At Zalando the teams are autonomous and involved in the entire software development process - from gathering stakeholder requirements to design, implementation, testing and deployment. For me, this was one of the greatest challenges/opportunities of joining Zalando and it allowed me to grow on so many dimensions of software development, one of these being DevOps.
When I initially joined Zalando I had previously been focused only on software development and I was eager to understand how my software should be deployed and operated.
As part of the autonomy mindset, each team is given an AWS account where they can deploy their services. There is common infrastructure based on STUPS (fully open source by the way) that provides a common way to handle logging, monitoring and deployment concerns. Today we are actively moving to a Kubernetes based setup and a fully integrated continuous delivery platform.
There are three main topics that I faced while doing DevOps: Monitoring or Visibility, Reliability, and Software Delivery. Let’s focus on each one individually and how learning about it improved the solutions I bring to production.
Monitoring / Visibility
For a period of time, we did not know how our application was behaving. This lack of visibility included not knowing whether our users were seeing errors and the latencies of any backends for frontend.
This problem became apparent when there were some errors in one endpoint and we only learned about it when notified by the end users. This was a personal wake up call to better understand how the applications the team owns should be operated.
We started by measuring the four golden signals:
Latency - We gathered the latency perceived by our application on the various endpoints and from the load balancer’s perspective. Differences between these two signals can for example showcase long Garbage Collector pauses that may not be visible in internal application metrics.
Request rate - Abnormal variations should be investigated, especially during a deployment. One can also learn about the saturation point in terms of requests by monitoring this signal during load tests.
Saturation - We included in this CPU and memory consumption, TCP connection stats like new connections, total connections and the ones in TIME_WAIT and CLOSE_WAIT states.
Error and Success rate - Like the latency, we measure this inside the application on the various endpoints and on the load balancer level. Inconsistencies between these two could be explained by misconfiguration of timeouts on the LB level or other abnormal scenarios like the application refusing new connections.

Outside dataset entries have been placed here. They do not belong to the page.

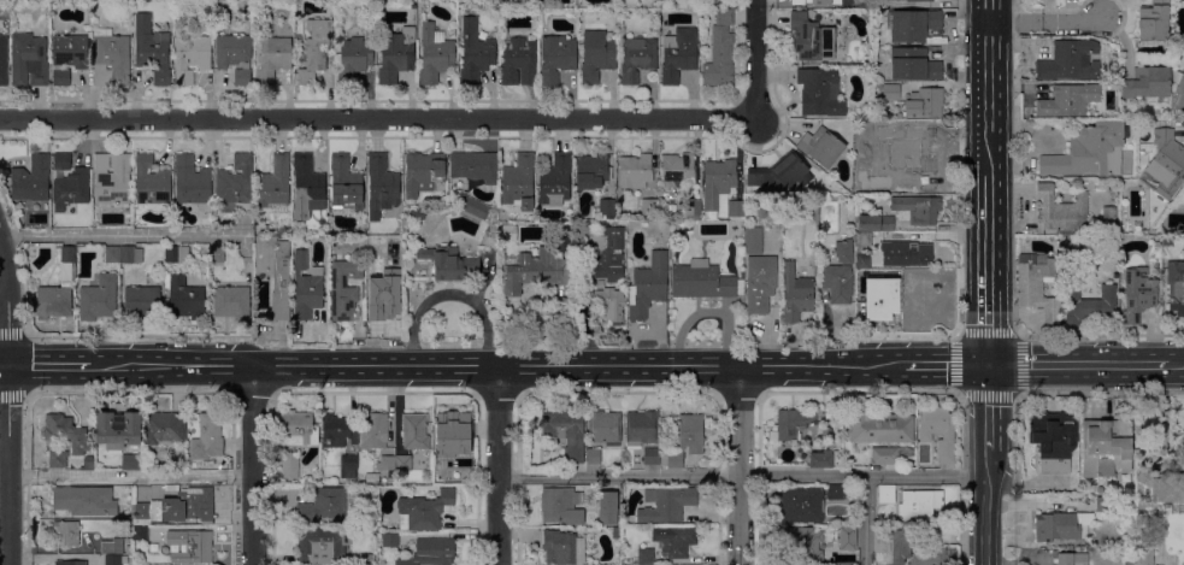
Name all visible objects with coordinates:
building: (420, 1)
building: (816, 1)
building: (919, 1)
building: (414, 7)
road: (1047, 22)
building: (1153, 23)
building: (912, 24)
building: (298, 38)
building: (812, 38)
building: (152, 49)
building: (317, 49)
building: (475, 52)
building: (720, 52)
building: (396, 54)
building: (435, 54)
building: (679, 54)
building: (235, 56)
building: (68, 57)
building: (557, 57)
road: (755, 57)
building: (191, 58)
building: (598, 58)
building: (638, 58)
building: (111, 59)
building: (273, 59)
building: (355, 59)
building: (29, 60)
building: (4, 61)
building: (519, 61)
building: (1070, 61)
building: (914, 65)
building: (1148, 85)
road: (988, 87)
building: (1180, 91)
building: (888, 92)
building: (820, 93)
building: (1068, 100)
building: (926, 103)
road: (375, 120)
building: (821, 148)
building: (1088, 151)
building: (931, 155)
building: (62, 161)
building: (1166, 161)
building: (475, 166)
building: (678, 170)
building: (592, 171)
building: (636, 171)
building: (424, 172)
building: (780, 173)
building: (112, 178)
building: (32, 180)
building: (235, 181)
building: (555, 181)
building: (151, 182)
building: (309, 182)
building: (520, 182)
building: (718, 182)
building: (193, 183)
building: (346, 184)
building: (382, 185)
building: (275, 186)
building: (878, 187)
building: (72, 189)
building: (650, 207)
building: (693, 207)
building: (918, 208)
building: (472, 209)
building: (606, 209)
building: (735, 209)
building: (1063, 213)
building: (762, 214)
building: (417, 215)
building: (1108, 221)
building: (875, 223)
building: (507, 234)
road: (118, 235)
building: (564, 240)
building: (754, 240)
building: (1021, 240)
building: (1168, 240)
building: (605, 249)
building: (863, 250)
building: (845, 252)
building: (1183, 252)
building: (216, 254)
building: (906, 254)
building: (113, 255)
building: (131, 255)
building: (177, 255)
building: (450, 264)
road: (988, 270)
building: (533, 271)
building: (276, 273)
building: (872, 279)
building: (906, 280)
building: (703, 281)
building: (382, 282)
building: (838, 283)
building: (600, 284)
building: (760, 284)
building: (1038, 285)
building: (648, 286)
building: (58, 287)
building: (307, 287)
building: (1176, 287)
building: (345, 289)
building: (796, 294)
building: (1138, 295)
building: (99, 299)
building: (186, 299)
building: (142, 302)
building: (231, 303)
building: (610, 304)
building: (1090, 306)
building: (918, 314)
road: (3, 319)
building: (889, 321)
road: (1017, 333)
road: (3, 365)
road: (49, 365)
road: (497, 366)
road: (946, 366)
traffic signals: (988, 366)
road: (1068, 366)
road: (1165, 366)
road: (130, 393)
road: (988, 405)
road: (7, 407)
building: (793, 424)
building: (877, 427)
building: (165, 428)
building: (605, 428)
building: (118, 429)
building: (299, 429)
building: (641, 429)
building: (339, 431)
building: (375, 431)
building: (415, 431)
building: (566, 432)
building: (827, 432)
building: (938, 432)
building: (66, 433)
building: (208, 437)
building: (1053, 440)
building: (453, 441)
building: (686, 441)
building: (1106, 447)
road: (3, 449)
building: (593, 456)
building: (652, 456)
building: (885, 456)
building: (58, 459)
building: (821, 459)
building: (132, 461)
building: (403, 462)
building: (386, 463)
building: (88, 464)
road: (251, 465)
road: (498, 465)
building: (290, 466)
building: (348, 466)
road: (739, 466)
road: (743, 475)
road: (129, 477)
building: (461, 477)
building: (369, 478)
building: (383, 481)
building: (1165, 485)
building: (1099, 490)
building: (835, 493)
building: (886, 495)
building: (85, 501)
building: (1117, 503)
building: (667, 504)
building: (801, 504)
road: (986, 504)
building: (1104, 504)
building: (189, 505)
building: (327, 505)
building: (919, 505)
building: (562, 506)
building: (607, 508)
building: (425, 512)
building: (140, 514)
road: (865, 521)
building: (828, 522)
building: (1062, 526)
building: (372, 530)
building: (616, 531)
building: (67, 533)
building: (140, 533)
building: (848, 538)
building: (901, 539)
building: (390, 540)
building: (674, 540)
building: (882, 541)
building: (804, 542)
building: (322, 545)
building: (113, 546)
building: (191, 546)
building: (559, 547)
building: (128, 550)
building: (431, 553)
building: (1144, 553)
building: (646, 557)
building: (1072, 558)
building: (366, 559)
building: (113, 560)
building: (70, 562)
building: (1130, 564)

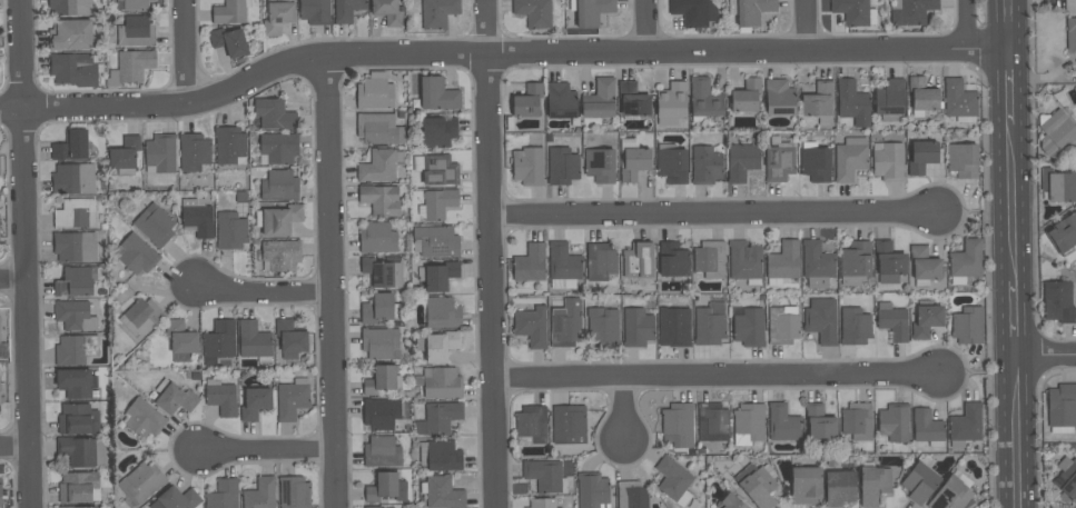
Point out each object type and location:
building: (136, 4)
building: (1070, 5)
parking lot: (1070, 6)
building: (70, 7)
building: (347, 10)
building: (590, 11)
building: (752, 11)
building: (910, 11)
building: (230, 12)
building: (315, 12)
building: (387, 12)
building: (533, 12)
building: (693, 12)
building: (854, 12)
building: (435, 14)
building: (278, 16)
road: (808, 23)
road: (967, 24)
road: (1005, 24)
road: (645, 26)
building: (136, 31)
building: (70, 35)
building: (1071, 37)
building: (229, 41)
road: (184, 51)
road: (497, 53)
building: (131, 67)
building: (73, 69)
road: (1005, 87)
building: (375, 92)
building: (438, 94)
building: (746, 96)
building: (921, 96)
building: (779, 97)
building: (633, 98)
building: (704, 98)
building: (600, 99)
building: (560, 100)
building: (890, 100)
building: (527, 101)
building: (960, 101)
building: (818, 102)
building: (671, 103)
building: (852, 103)
building: (274, 114)
building: (379, 129)
building: (438, 131)
building: (1055, 133)
building: (71, 146)
building: (230, 146)
building: (278, 148)
building: (193, 151)
building: (921, 153)
building: (160, 154)
building: (125, 155)
building: (850, 158)
building: (632, 160)
building: (963, 160)
building: (887, 161)
building: (741, 162)
building: (815, 162)
building: (671, 163)
building: (778, 163)
building: (562, 165)
building: (599, 165)
building: (705, 165)
building: (378, 166)
building: (527, 166)
building: (436, 169)
building: (73, 179)
building: (1058, 184)
building: (279, 186)
building: (380, 200)
road: (1008, 203)
building: (437, 204)
building: (75, 213)
road: (713, 215)
building: (197, 217)
building: (278, 219)
building: (154, 225)
building: (230, 231)
building: (1063, 234)
building: (377, 237)
building: (435, 241)
building: (74, 247)
road: (22, 254)
road: (488, 254)
building: (136, 255)
building: (280, 255)
building: (673, 259)
building: (709, 259)
building: (600, 261)
building: (745, 261)
building: (965, 261)
building: (888, 262)
building: (637, 263)
building: (782, 263)
building: (855, 263)
building: (530, 264)
building: (817, 264)
building: (924, 265)
building: (564, 266)
building: (382, 272)
road: (11, 276)
building: (437, 276)
building: (75, 281)
road: (330, 282)
road: (260, 291)
building: (1058, 301)
building: (379, 308)
building: (442, 313)
building: (74, 315)
building: (141, 317)
road: (1011, 317)
building: (0, 319)
building: (926, 319)
building: (821, 320)
building: (892, 322)
building: (566, 324)
building: (709, 324)
building: (782, 325)
building: (968, 325)
building: (531, 326)
building: (603, 326)
building: (748, 326)
building: (854, 326)
building: (637, 327)
building: (673, 327)
building: (290, 339)
building: (181, 340)
building: (218, 341)
building: (254, 341)
building: (0, 343)
building: (380, 343)
building: (441, 346)
building: (75, 349)
road: (1044, 354)
building: (381, 379)
road: (719, 379)
building: (75, 382)
building: (439, 383)
building: (220, 397)
building: (174, 398)
building: (292, 399)
building: (255, 403)
building: (1062, 408)
road: (625, 411)
building: (382, 414)
building: (439, 418)
building: (77, 419)
building: (143, 419)
building: (858, 421)
building: (712, 422)
building: (783, 422)
building: (819, 422)
building: (894, 422)
building: (569, 424)
building: (677, 424)
building: (748, 424)
building: (530, 425)
building: (965, 425)
building: (927, 427)
road: (1014, 431)
road: (13, 444)
building: (80, 451)
road: (268, 451)
building: (381, 452)
building: (440, 455)
building: (545, 476)
building: (1066, 478)
building: (673, 481)
building: (141, 482)
building: (919, 483)
building: (757, 484)
building: (873, 484)
building: (805, 485)
building: (386, 487)
building: (838, 487)
building: (78, 488)
building: (592, 490)
building: (293, 492)
building: (952, 492)
building: (260, 493)
building: (442, 493)
building: (222, 494)
building: (631, 495)
building: (0, 496)
building: (176, 499)
building: (731, 501)
building: (541, 503)
building: (372, 506)
building: (73, 507)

We chose to not alert on saturation signals, and only use the latency and the error rate since these are the metrics that affect the end user experience. If there is no impact on latency and error rate, having the CPU at 99% is completely acceptable and actually a sign of good design since it would mean that application requires very little slack.
These monitoring capabilities provide us with an understanding of how our system is behaving in real time, information about application usage patterns, and helps us to foresee possible problems/issues. Now when we are developing a new service, we do not go to production without having good monitoring in place beforehand.
Once the monitoring was improved, we saw a lot of inefficiencies that were introduced by our backend for the frontend. We expected our latencies to match closely the backend metrics but this was not the case. Upon further investigation, it was discovered that our authentication strategy was introducing significant unnecessary latency.
We also looked at where the stateful components of the system were being stored and added a Redis deployment to hold the session data. Previously with every deployment our users would need to log in again which meant that releases had to be aligned with them.
Our work on reliability highlighted that we had not properly considered how different components interacted when designing the system. Now, thinking about which components can fail and how their failure can affect the system is a common exercise when building new services or even refactoring current ones.
The last topic we focused on was improving the way we deliver the software the team develops. Initially releases based around docker images were manual and done from developer machines, which was not even compliant with our internal policies. The first attempt at improving the situation was focused on producing these docker images by using a Jenkins job which improved the compliance status. The second iteration moved the team to a continuous delivery workflow using Kubernetes and an internal Continuous Delivery Platform. In order to enable this without reducing the quality of delivery, we introduced end to end testing (you can read about it here). These tests run on the staging and production deployments before the traffic switch to the new deployment. If the tests fail, the deployment is aborted and we are notified via instant messaging. I am happy with the current state of our delivery process but I continue to learn and try to find improvements.
Having a continuous delivery workflow reduced the operational needs of the team and allowed us to deliver faster to our stakeholders.
With our migration to Kubernetes we have also improved our application architecture. We have simplified it to just one service in the frontend and we moved all the stateful components to a Redis datastore. In the image below you can see the architecture before and after the Kubernetes migration.
System architecture before migration to Kubernetes
System architecture after migration to Kubernetes
As a software engineer getting involved with DevOps helped me to better understand how our applications are delivered to our customers and empowered me with crucial knowledge to investigate and fix issues autonomously. From my working experience, gaining DevOps knowledge as a software engineer has greatly improved my ability to have an impact.